En réalité de mensonge en mensonge, ce qui apparaît
c’est que les seuls buts non illégitimes que le sionisme
pouvait revendiquer devant l’Histoire n’ont pas
été atteints. En ce sens, Abraham Burg le disait
déjà en 2002 alors qu’il était encore un des
leaders du parti travailliste après avoir été
président du Parlement et directeur de l’Agence juive:
«la Révolution sioniste est morte».

Le sionisme voulait faire d’Israël un havre de paix pour les
juifs du monde après la tentative de judéocide nazi. Il
est devenu un lieu de haine, de mort et
d’insécurité pour ses citoyens. Demandez à
Nurit Peled, la fille du Général Peled, qui a perdu sa
fille de 14 ans dans un attentat, et qui a fondé depuis avec
d’autres familles juives et palestiniennes le comité des
familles endeuillées.

Demandez aussi aux habitants de Sderot qui, loin de la bourgeoisie
aisée du centre, rejetés dans la périphérie
pauvre et largement juive orientale du pays, paient tous les jours la
politique du retrait unilatéral de Gaza, et
l’étranglement et les bombardements quotidiens de sa
population depuis. (Puisque l’autre n’existe pas et
n’est pas un partenaire.)

Le sionisme voulait faire d’Israël le lieu d’une
renaissance spirituelle juive: il est devenu le lieu de
dévoiement de toutes les valeurs universelles inscrites dans la
Bible: depuis le Décalogue, jusqu’au principe «tu ne
feras pas à autrui ce que tu ne voudrais pas que l’on te
fasse à toi-même». Voulant faire d’Israël
un refuge contre l’antisémitisme, le sionisme est devenu
une fabrique d’antisémitisme dont il a besoin et
qu’il utilise tous les jours pour justifier son existence et
aussi faire taire toute protestation contre ses actions
guerrières en Europe et dans le monde.
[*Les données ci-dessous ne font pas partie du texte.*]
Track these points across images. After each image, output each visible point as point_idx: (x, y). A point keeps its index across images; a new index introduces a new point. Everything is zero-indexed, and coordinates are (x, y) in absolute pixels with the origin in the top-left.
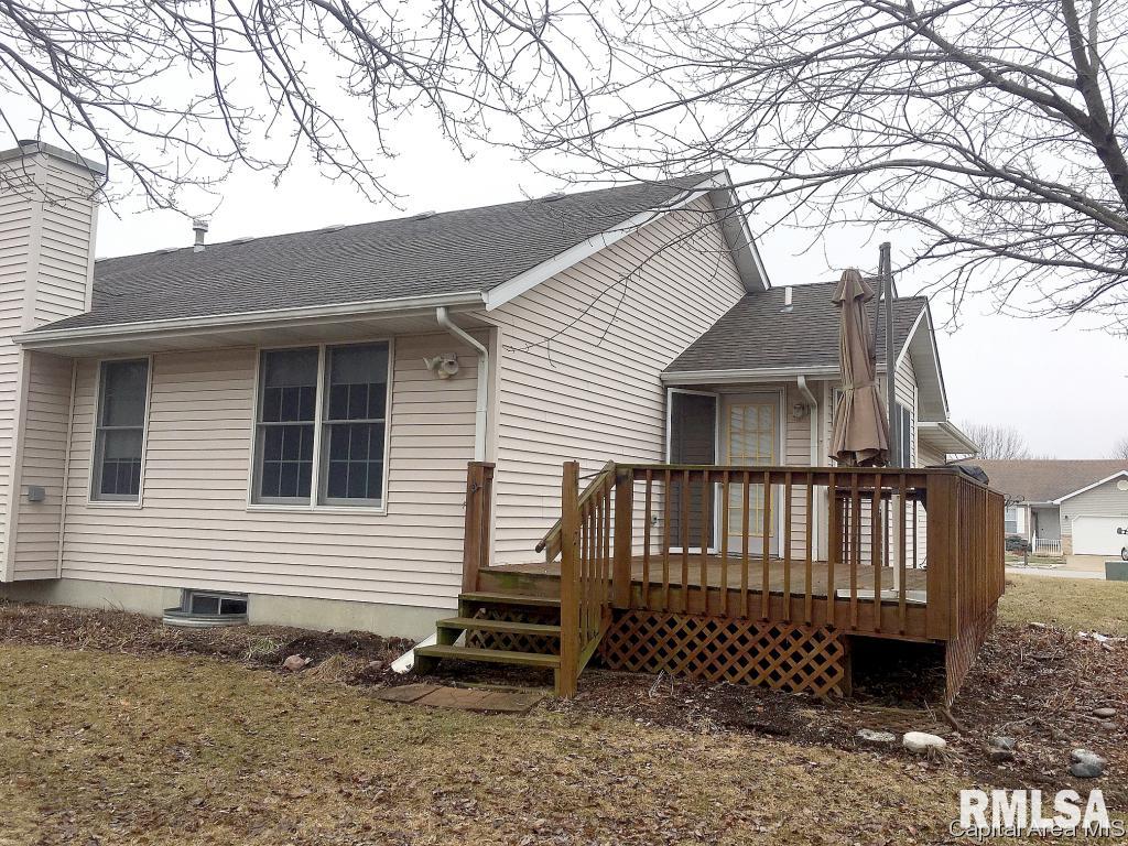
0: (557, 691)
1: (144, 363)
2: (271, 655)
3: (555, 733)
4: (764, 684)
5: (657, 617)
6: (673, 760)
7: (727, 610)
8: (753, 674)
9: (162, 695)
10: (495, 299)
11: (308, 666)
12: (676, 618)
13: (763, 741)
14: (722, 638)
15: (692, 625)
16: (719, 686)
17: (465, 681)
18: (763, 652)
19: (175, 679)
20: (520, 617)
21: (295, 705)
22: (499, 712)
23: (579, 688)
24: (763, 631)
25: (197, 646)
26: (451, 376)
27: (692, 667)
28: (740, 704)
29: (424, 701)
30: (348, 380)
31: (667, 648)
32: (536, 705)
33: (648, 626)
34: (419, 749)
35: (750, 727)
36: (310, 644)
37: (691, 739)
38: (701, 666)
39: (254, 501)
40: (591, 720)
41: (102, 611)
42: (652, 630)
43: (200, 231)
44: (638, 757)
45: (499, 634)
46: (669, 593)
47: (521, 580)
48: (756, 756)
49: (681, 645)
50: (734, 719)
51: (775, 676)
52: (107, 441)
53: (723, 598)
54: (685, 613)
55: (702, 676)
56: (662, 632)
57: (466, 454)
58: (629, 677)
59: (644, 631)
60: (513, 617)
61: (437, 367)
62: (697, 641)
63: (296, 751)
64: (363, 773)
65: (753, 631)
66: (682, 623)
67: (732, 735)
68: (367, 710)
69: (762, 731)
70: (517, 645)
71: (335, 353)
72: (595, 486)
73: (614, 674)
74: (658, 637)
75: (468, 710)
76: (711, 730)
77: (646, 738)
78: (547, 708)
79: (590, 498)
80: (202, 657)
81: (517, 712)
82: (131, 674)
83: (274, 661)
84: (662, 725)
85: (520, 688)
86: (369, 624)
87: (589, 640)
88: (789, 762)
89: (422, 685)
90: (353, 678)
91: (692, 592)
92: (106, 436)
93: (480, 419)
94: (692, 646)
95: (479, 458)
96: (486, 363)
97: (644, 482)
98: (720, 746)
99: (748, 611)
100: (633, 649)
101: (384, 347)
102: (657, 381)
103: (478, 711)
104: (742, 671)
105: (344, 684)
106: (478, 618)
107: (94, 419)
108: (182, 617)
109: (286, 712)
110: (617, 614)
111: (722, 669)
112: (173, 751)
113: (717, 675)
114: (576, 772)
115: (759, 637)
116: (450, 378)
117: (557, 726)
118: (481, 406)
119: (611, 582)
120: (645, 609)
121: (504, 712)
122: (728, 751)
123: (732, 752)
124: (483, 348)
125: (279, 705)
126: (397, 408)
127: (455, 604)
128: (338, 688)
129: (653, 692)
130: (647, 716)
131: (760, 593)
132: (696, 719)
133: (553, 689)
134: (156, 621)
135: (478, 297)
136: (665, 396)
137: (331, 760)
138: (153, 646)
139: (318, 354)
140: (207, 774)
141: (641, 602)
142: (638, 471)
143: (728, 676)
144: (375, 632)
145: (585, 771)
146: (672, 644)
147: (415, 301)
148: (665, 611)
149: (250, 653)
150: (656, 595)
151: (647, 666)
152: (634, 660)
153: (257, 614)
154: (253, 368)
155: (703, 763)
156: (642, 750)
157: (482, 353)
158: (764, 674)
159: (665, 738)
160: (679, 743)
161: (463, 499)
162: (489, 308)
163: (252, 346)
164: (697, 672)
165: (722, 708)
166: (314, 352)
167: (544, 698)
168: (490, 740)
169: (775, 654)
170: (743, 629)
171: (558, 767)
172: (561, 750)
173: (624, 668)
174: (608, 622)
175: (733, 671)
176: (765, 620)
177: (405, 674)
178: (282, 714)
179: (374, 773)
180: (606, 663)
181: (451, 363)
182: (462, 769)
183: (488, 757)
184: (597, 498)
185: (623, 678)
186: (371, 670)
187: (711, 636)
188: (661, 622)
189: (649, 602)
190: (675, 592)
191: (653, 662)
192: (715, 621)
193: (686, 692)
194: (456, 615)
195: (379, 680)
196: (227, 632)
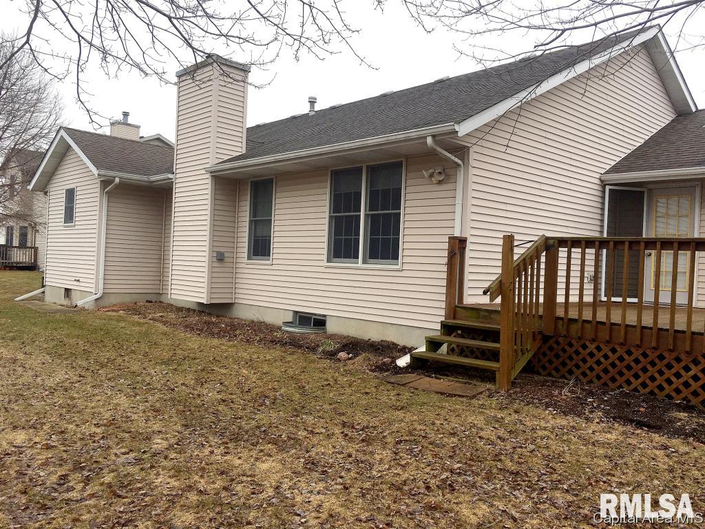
0: (497, 385)
1: (271, 181)
2: (332, 351)
3: (488, 412)
4: (652, 393)
5: (574, 342)
6: (565, 438)
7: (625, 340)
8: (644, 385)
9: (266, 368)
10: (464, 129)
11: (350, 359)
12: (588, 343)
13: (639, 431)
14: (621, 359)
15: (599, 349)
16: (617, 391)
17: (441, 375)
18: (652, 371)
19: (275, 361)
20: (481, 337)
21: (335, 381)
22: (455, 395)
23: (513, 384)
24: (652, 355)
25: (294, 343)
26: (440, 181)
27: (599, 377)
28: (628, 405)
29: (411, 385)
30: (380, 187)
31: (581, 364)
32: (481, 393)
33: (567, 348)
34: (398, 413)
35: (631, 421)
36: (354, 346)
37: (583, 425)
38: (605, 378)
39: (329, 261)
40: (516, 406)
41: (253, 322)
42: (570, 351)
43: (312, 102)
44: (540, 433)
45: (468, 347)
46: (582, 326)
47: (482, 313)
48: (630, 441)
49: (591, 362)
50: (621, 414)
51: (661, 388)
52: (255, 227)
53: (622, 332)
54: (594, 340)
55: (605, 384)
56: (577, 353)
57: (449, 232)
58: (553, 381)
59: (564, 351)
60: (476, 337)
61: (431, 176)
62: (602, 360)
63: (326, 407)
64: (359, 424)
65: (645, 355)
66: (592, 347)
67: (616, 425)
68: (376, 387)
69: (640, 425)
70: (479, 356)
71: (373, 170)
72: (529, 251)
73: (542, 378)
74: (574, 356)
75: (437, 393)
76: (601, 421)
77: (551, 420)
78: (489, 396)
79: (524, 259)
80: (296, 350)
81: (467, 396)
82: (255, 356)
83: (332, 355)
84: (565, 414)
85: (474, 382)
86: (392, 336)
87: (523, 354)
88: (654, 447)
89: (413, 375)
90: (373, 368)
91: (599, 326)
92: (254, 224)
93: (458, 209)
94: (598, 363)
95: (457, 234)
96: (462, 172)
97: (566, 249)
98: (604, 432)
99: (641, 340)
100: (556, 362)
101: (399, 165)
102: (597, 182)
103: (442, 394)
104: (636, 383)
105: (367, 371)
106: (455, 336)
107: (248, 214)
108: (291, 327)
109: (329, 384)
110: (546, 339)
111: (620, 380)
112: (260, 401)
113: (617, 384)
114: (493, 438)
115: (649, 359)
116: (440, 182)
117: (491, 408)
118: (459, 201)
119: (541, 317)
120: (565, 336)
121: (459, 396)
122: (609, 436)
123: (612, 437)
124: (460, 162)
125: (327, 380)
126: (408, 204)
127: (438, 327)
128: (364, 373)
129: (565, 391)
130: (555, 406)
131: (651, 328)
132: (591, 412)
133: (495, 384)
134: (279, 328)
135: (452, 127)
136: (604, 192)
137: (343, 414)
138: (272, 342)
139: (362, 172)
140: (274, 415)
141: (562, 331)
142: (562, 242)
143: (624, 385)
144: (396, 342)
145: (499, 438)
146: (584, 361)
147: (414, 133)
148: (579, 338)
149: (320, 349)
150: (574, 327)
151: (567, 375)
152: (557, 370)
153: (331, 327)
154: (327, 182)
155: (586, 441)
156: (545, 429)
157: (459, 165)
158: (652, 386)
159: (564, 423)
160: (573, 427)
161: (445, 260)
162: (460, 134)
163: (325, 168)
164: (602, 381)
165: (614, 407)
166: (359, 170)
167: (488, 389)
168: (443, 412)
169: (661, 373)
170: (637, 353)
171: (482, 434)
172: (488, 423)
173: (550, 375)
174: (538, 344)
175: (628, 383)
176: (654, 348)
177: (404, 368)
178: (327, 385)
179: (365, 424)
180: (537, 370)
181: (440, 173)
182: (419, 427)
183: (438, 422)
184: (530, 260)
185: (547, 381)
186: (384, 364)
187: (613, 357)
188: (576, 345)
189: (568, 330)
190: (587, 326)
191: (571, 372)
192: (616, 347)
193: (591, 394)
194: (439, 333)
195: (388, 370)
196: (312, 337)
Enfermé dans ce
cercle vicieux, il n’a plus d’autre issue que de continuer
à générer de la haine contre les juifs du monde
pour pouvoir continuer à exister par les armes et dans la survie
par les armes.

C’est cette vision du sionisme et d’Israël qui a perdu
et elle doit changer. Bien sûr, cela ne signifie pas la
destruction d’Israël (comme certains ont très envie
de traduire immédiatement) ni le rejet de tous les
Israéliens à la mer, non Israël et les
Israéliens existent et il ne peut s’agir
d’échanger les barbaries. Mais pour échapper
à la barbarie et rejoindre la civilisation humaine, Israël
doit pouvoir devenir l’Etat de tous ses citoyens, qu’ils
soient Juifs ou Palestiniens, il doit pouvoir s’intégrer
par le dialogue et la négociation au Moyen–Orient arabe,
en acceptant les nouvelles et généreuses offres de paix
arabes, dans le cadre du droit et du respect, par la demande aussi du
pardon pour tout le mal causé, et aussi par la réparation.

En conclusion, je voudrais vous lire «une déclaration,
publiée en septembre 1967 dans le quotidien Haaretz, la
première prise de posi tion publique contre l’occupation.
Les douze signa taires peuvent être considérés
comme les pionniers de la lutte contre l’occupation en
Israël.» Je voudrais vous lire cet appel pour que vous
entendiez combien il est juste, et combien nous pouvons en reprendre
ensemble chaque mot aujourd’hui.

«Notre droit de nous défendre contre l’extermination
ne nous donne pas le droit d’opprimer les autres.
L’occupation entraîne une domination
étrangère. Une domination étrangère
entraîne la résistance. La résistance
entraîne la répression. La répression
entraîne le terrorisme et le contre-terrorisme. Les victimes du
terrorisme sont en général des innocents. La mainmise sur
les territoires occupés fera de nous des assassins. Sortons des
territoires occupés maintenant!»


(Shimon Tsabar, Haim Hanegbi,
Rafî Zichroni, David Ehrenfeld, Uri Lifschitz, Arie Bober, Dan
Orner, Moshé Machover, Schneour Sherman, Raif Elias, Elie
Aminov, Yehuda Rozenstrauch)

Nous devons être des millions dans le monde aujourd’hui
à reprendre les mots de cet appel et à conclure avec lui:
«sortez des territoires occupés maintenant!»